Mit Rückblick auf die Lockerungsschritte seit dem 11. Mai zog Engelberger eine positive Bilanz. Die Schutzkonzepte in der Gastronomie, bei Coiffeuren, auf Baustellen und auch in religiösen Gemeinschaften funktionierten «erfreulich gut». Die Behörden haben seither rund 1200 Betriebe auf ihre Sicherheitskonzepte geprüft und mussten eine Bar und zwei Coiffeure vorübergehend schliessen, weil diese die Vorschriften nicht umgesetzt hatten. Alle drei sind in der Zwischenzeit wieder geöffnet. Bussen an säumige Geschäfte verteilten die Behörden keine. «Wir haben zuerst informiert und beraten und Schliessungen dort vorgenommen, wo die Kommunikation nicht gefruchtet hat», sagte Steffen.

Keine Lockerung der Abstandsregeln

Keine Welle an Ansteckungen hat die Partynacht in der Steinenvorstadt von Mitte Mai mit sich gebracht. Auch nicht die Ansammlungen von Menschen, die sich am Rheinbord versammeln. «Wir haben keine Muster entdeckt», sagte Steffen.
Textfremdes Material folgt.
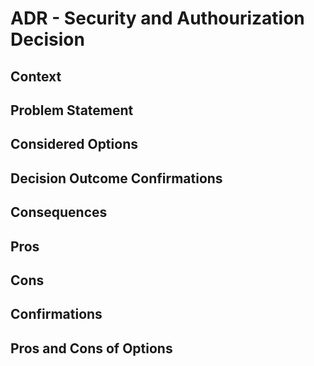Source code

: # ADR - Security and Authourization Decision

## Context 

## Problem Statement

## Considered Options

## Decision Outcome Confirmations

## Consequences

## Pros

## Cons

## Confirmations

## Pros and Cons of Options


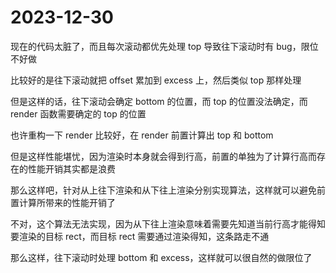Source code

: # 2023-12-30

现在的代码太脏了，而且每次滚动都优先处理 top 导致往下滚动时有 bug，限位不好做

比较好的是往下滚动就把 offset 累加到 excess 上，然后类似 top 那样处理

但是这样的话，往下滚动会确定 bottom 的位置，而 top 的位置没法确定，而 render 函数需要确定的 top 的位置

也许重构一下 render 比较好，在 render 前置计算出 top 和 bottom

但是这样性能堪忧，因为渲染时本身就会得到行高，前置的单独为了计算行高而存在的性能开销其实都是浪费

那么这样吧，针对从上往下渲染和从下往上渲染分别实现算法，这样就可以避免前置计算所带来的性能开销了

不对，这个算法无法实现，因为从下往上渲染意味着需要先知道当前行高才能得知要渲染的目标 rect，而目标 rect 需要通过渲染得知，这条路走不通

那么这样，往下滚动时处理 bottom 和 excess，这样就可以很自然的做限位了
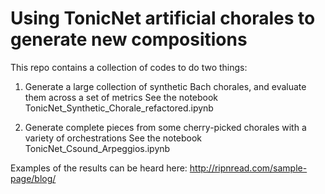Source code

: # Using TonicNet artificial chorales to generate new compositions

This repo contains a collection of codes to do two things:
1.  Generate a large collection of synthetic Bach chorales, and evaluate them across a set of metrics
  See the notebook TonicNet_Synthetic_Chorale_refactored.ipynb
  
2.  Generate complete pieces from some cherry-picked chorales with a variety of orchestrations
  See the notebook TonicNet_Csound_Arpeggios.ipynb
  
Examples of the results can be heard here: http://ripnread.com/sample-page/blog/

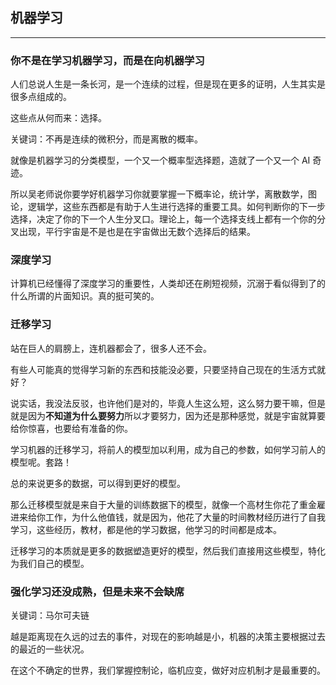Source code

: ## 机器学习

---

### 你不是在学习机器学习，而是在向机器学习

人们总说人生是一条长河，是一个连续的过程，但是现在更多的证明，人生其实是很多点组成的。

这些点从何而来：选择。

关键词：不再是连续的微积分，而是离散的概率。

就像是机器学习的分类模型，一个又一个概率型选择题，造就了一个又一个 AI 奇迹。

所以吴老师说你要学好机器学习你就要掌握一下概率论，统计学，离散数学，图论，逻辑学，这些东西都是有助于人生进行选择的重要工具。如何判断你的下一步选择，决定了你的下一个人生分叉口。理论上，每一个选择支线上都有一个你的分叉出现，平行宇宙是不是也是在宇宙做出无数个选择后的结果。

### 深度学习

计算机已经懂得了深度学习的重要性，人类却还在刷短视频，沉溺于看似得到了的什么所谓的片面知识。真的挺可笑的。

### 迁移学习

站在巨人的肩膀上，连机器都会了，很多人还不会。

有些人可能真的觉得学习新的东西和技能没必要，只要坚持自己现在的生活方式就好？

说实话，我没法反驳，也许他们是对的，毕竟人生这么短，这么努力要干嘛，但是就是因为**不知道为什么要努力**所以才要努力，因为还是那种感觉，就是宇宙就算要给你惊喜，也要给有准备的你。

学习机器的迁移学习，将前人的模型加以利用，成为自己的参数，如何学习前人的模型呢。套路！

总的来说更多的数据，可以得到更好的模型。

那么迁移模型就是来自于大量的训练数据下的模型，就像一个高材生你花了重金雇进来给你工作，为什么他值钱，就是因为，他花了大量的时间教材经历进行了自我学习，这些经历，教材，都是他的学习数据，他学习的时间都是成本。

迁移学习的本质就是更多的数据塑造更好的模型，然后我们直接用这些模型，特化为我们自己的模型。

### 强化学习还没成熟，但是未来不会缺席

关键词：马尔可夫链

越是距离现在久远的过去的事件，对现在的影响越是小，机器的决策主要根据过去的最近的一些状况。

在这个不确定的世界，我们掌握控制论，临机应变，做好对应机制才是最重要的。

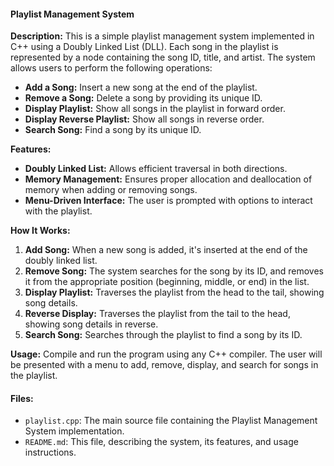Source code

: #### Playlist Management System

**Description:**
This is a simple playlist management system implemented in C++ using a Doubly Linked List (DLL). Each song in the playlist is represented by a node containing the song ID, title, and artist. The system allows users to perform the following operations:

- **Add a Song:** Insert a new song at the end of the playlist.
- **Remove a Song:** Delete a song by providing its unique ID.
- **Display Playlist:** Show all songs in the playlist in forward order.
- **Display Reverse Playlist:** Show all songs in reverse order.
- **Search Song:** Find a song by its unique ID.

**Features:**

- **Doubly Linked List:** Allows efficient traversal in both directions.
- **Memory Management:** Ensures proper allocation and deallocation of memory when adding or removing songs.
- **Menu-Driven Interface:** The user is prompted with options to interact with the playlist.

**How It Works:**
1. **Add Song:** When a new song is added, it's inserted at the end of the doubly linked list.
2. **Remove Song:** The system searches for the song by its ID, and removes it from the appropriate position (beginning, middle, or end) in the list.
3. **Display Playlist:** Traverses the playlist from the head to the tail, showing song details.
4. **Reverse Display:** Traverses the playlist from the tail to the head, showing song details in reverse.
5. **Search Song:** Searches through the playlist to find a song by its ID.

**Usage:**
Compile and run the program using any C++ compiler. The user will be presented with a menu to add, remove, display, and search for songs in the playlist.

#### Files:
- `playlist.cpp`: The main source file containing the Playlist Management System implementation.
- `README.md`: This file, describing the system, its features, and usage instructions.

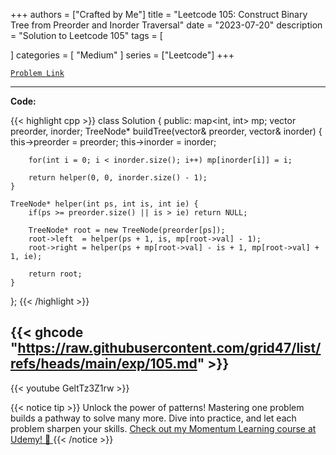 
+++
authors = ["Crafted by Me"]
title = "Leetcode 105: Construct Binary Tree from Preorder and Inorder Traversal"
date = "2023-07-20"
description = "Solution to Leetcode 105"
tags = [
    
]
categories = [
    "Medium"
]
series = ["Leetcode"]
+++



[`Problem Link`](https://leetcode.com/problems/construct-binary-tree-from-preorder-and-inorder-traversal/description/)

---

**Code:**

{{< highlight cpp >}}
class Solution {
public:
    map<int, int> mp;
    vector<int> preorder, inorder;
    TreeNode* buildTree(vector<int>& preorder, vector<int>& inorder) {
        this->preorder = preorder;
        this->inorder = inorder;

        for(int i = 0; i < inorder.size(); i++) mp[inorder[i]] = i;

        return helper(0, 0, inorder.size() - 1);
    }
    
    TreeNode* helper(int ps, int is, int ie) {
        if(ps >= preorder.size() || is > ie) return NULL;

        TreeNode* root = new TreeNode(preorder[ps]);
        root->left  = helper(ps + 1, is, mp[root->val] - 1);
        root->right = helper(ps + mp[root->val] - is + 1, mp[root->val] + 1, ie);

        return root;
    }
    
};
{{< /highlight >}}

{{< ghcode "https://raw.githubusercontent.com/grid47/list/refs/heads/main/exp/105.md" >}}
---
{{< youtube GeltTz3Z1rw >}}

{{< notice tip >}}
Unlock the power of patterns! Mastering one problem builds a pathway to solve many more. Dive into practice, and let each problem sharpen your skills. [Check out my Momentum Learning course at Udemy! 🚀 ](https://www.udemy.com/course/algorithms-and-data-structures-in-cpp/)
{{< /notice >}}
Dennoch mahnte er, dass man sich weiterhin nicht die Hand schütteln und die Abstandsregeln beachten soll. «Für mich als Präventivmediziner wäre es ein Albtraum, wenn wir uns morgen wieder die Hand schütteln und nahe beieinander sein würden. Wir befinden uns noch nicht auf sicherem Grund.» Steffen sieht daher eine Lockerung der Abstandsregeln als nicht angebracht.
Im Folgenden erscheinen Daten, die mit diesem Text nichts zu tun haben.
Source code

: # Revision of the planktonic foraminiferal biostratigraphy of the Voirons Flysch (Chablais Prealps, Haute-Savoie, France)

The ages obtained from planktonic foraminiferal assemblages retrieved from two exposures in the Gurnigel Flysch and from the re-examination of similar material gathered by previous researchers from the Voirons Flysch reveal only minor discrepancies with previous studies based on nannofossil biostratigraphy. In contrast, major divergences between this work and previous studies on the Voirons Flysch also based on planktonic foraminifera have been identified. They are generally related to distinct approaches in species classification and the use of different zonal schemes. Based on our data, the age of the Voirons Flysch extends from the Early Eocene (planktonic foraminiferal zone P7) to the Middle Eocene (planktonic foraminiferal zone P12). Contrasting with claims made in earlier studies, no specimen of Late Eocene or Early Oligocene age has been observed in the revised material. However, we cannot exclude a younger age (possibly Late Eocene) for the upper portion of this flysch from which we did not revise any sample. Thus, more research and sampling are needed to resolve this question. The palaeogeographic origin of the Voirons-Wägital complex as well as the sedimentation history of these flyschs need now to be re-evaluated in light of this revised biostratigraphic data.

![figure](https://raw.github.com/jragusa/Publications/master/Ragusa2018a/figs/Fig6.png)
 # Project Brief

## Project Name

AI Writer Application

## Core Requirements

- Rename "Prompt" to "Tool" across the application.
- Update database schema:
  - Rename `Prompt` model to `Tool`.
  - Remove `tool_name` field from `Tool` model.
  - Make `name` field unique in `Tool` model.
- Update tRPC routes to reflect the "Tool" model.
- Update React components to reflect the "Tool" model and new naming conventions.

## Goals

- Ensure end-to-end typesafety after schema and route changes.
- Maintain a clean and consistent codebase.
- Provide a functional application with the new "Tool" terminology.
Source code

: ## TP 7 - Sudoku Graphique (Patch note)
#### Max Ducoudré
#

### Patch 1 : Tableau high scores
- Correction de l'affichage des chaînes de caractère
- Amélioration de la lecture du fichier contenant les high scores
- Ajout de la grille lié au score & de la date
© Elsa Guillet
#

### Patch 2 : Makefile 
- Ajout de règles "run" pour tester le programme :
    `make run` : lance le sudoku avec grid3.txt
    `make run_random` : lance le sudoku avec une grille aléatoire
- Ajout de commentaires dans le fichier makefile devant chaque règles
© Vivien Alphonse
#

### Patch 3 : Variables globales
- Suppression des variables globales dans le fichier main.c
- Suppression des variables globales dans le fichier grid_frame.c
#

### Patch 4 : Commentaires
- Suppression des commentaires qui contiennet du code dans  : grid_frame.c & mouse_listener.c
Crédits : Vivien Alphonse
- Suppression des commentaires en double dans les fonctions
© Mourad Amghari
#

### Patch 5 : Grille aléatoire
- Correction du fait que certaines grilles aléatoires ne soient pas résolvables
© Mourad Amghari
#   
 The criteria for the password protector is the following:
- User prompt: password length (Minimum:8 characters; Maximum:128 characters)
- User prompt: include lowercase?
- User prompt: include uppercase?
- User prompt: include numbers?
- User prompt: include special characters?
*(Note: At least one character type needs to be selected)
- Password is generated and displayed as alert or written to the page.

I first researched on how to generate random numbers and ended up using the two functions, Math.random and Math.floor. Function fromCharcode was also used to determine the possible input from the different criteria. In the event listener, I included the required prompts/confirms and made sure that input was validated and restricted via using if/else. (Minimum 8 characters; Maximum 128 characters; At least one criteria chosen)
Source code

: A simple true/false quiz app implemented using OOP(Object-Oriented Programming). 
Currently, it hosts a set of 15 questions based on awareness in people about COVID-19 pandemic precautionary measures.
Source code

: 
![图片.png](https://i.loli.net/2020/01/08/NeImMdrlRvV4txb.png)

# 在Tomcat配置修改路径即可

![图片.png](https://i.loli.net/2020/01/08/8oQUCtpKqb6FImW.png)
Engelberger zog insgesamt eine positive Bilanz über das Verhalten der Bevölkerung während der letzten Wochen und bezüglich der Einhaltung der Schutzmassnahmen und Regeln. «Im Allgemeinen läuft es gut. Ich hoffe, dass es weiterhin so gehen wird.»

2 Kommentare
    Mira Alba

    50 Infizierte pro 100 000 Einwohner? Woher kommt diese Zahl? Per Tagesbulletin vom 4.6. gibt es 50 Gestorbene und 979 positive Fälle in BS. Pro 100 000 Einwohner kommen bei 200 000 Einwohner somit 25 Gestorbene oder 489 positive Fälle. Mit 50 meinen sie somit vermutlich die Zahl der Gestorbenen. Sie finden die Zahlen einfach aufbereitet und erklärt unter coronavirus.bs.ch/aktuelles.html.